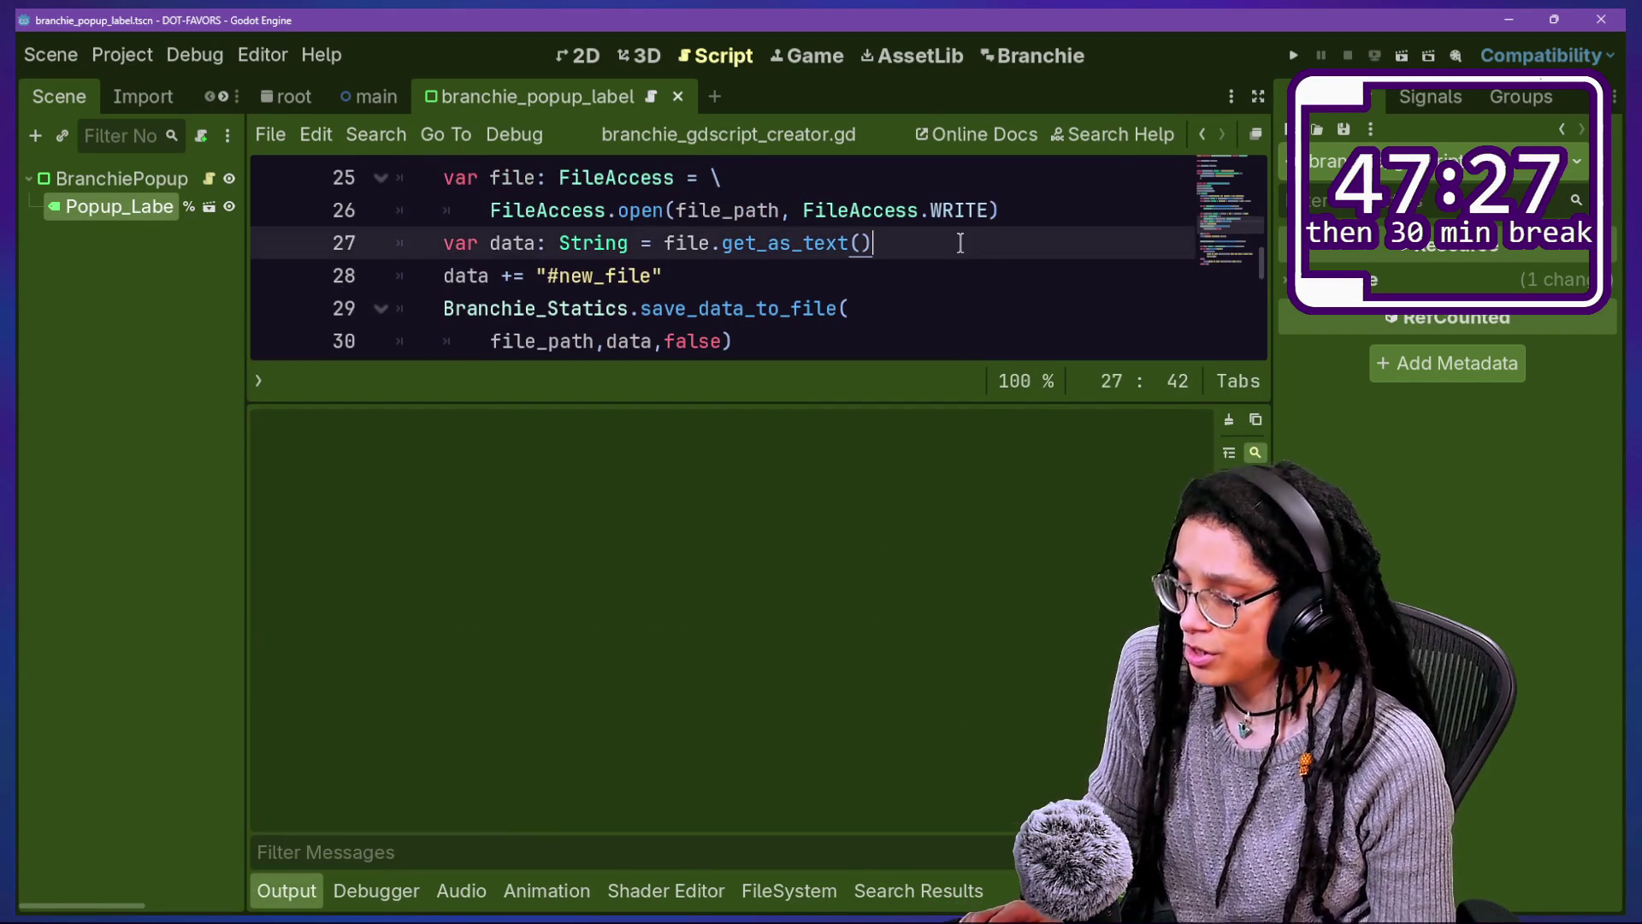
Step: Reload the Branchie plugin by toggling it in Project Settings > Plugins
{"action": "key", "text": "shift+alt+o"}
{"action": "left_click", "coordinate": [788, 276]}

§ Exercise: Without changing a word, transcribe all of the data and omit its images.

§ Exercise answer:
Step: Reload the Branchie plugin by toggling it in Project Settings > Plugins
{"action": "key", "text": "shift+alt+o"}
{"action": "left_click", "coordinate": [788, 276]}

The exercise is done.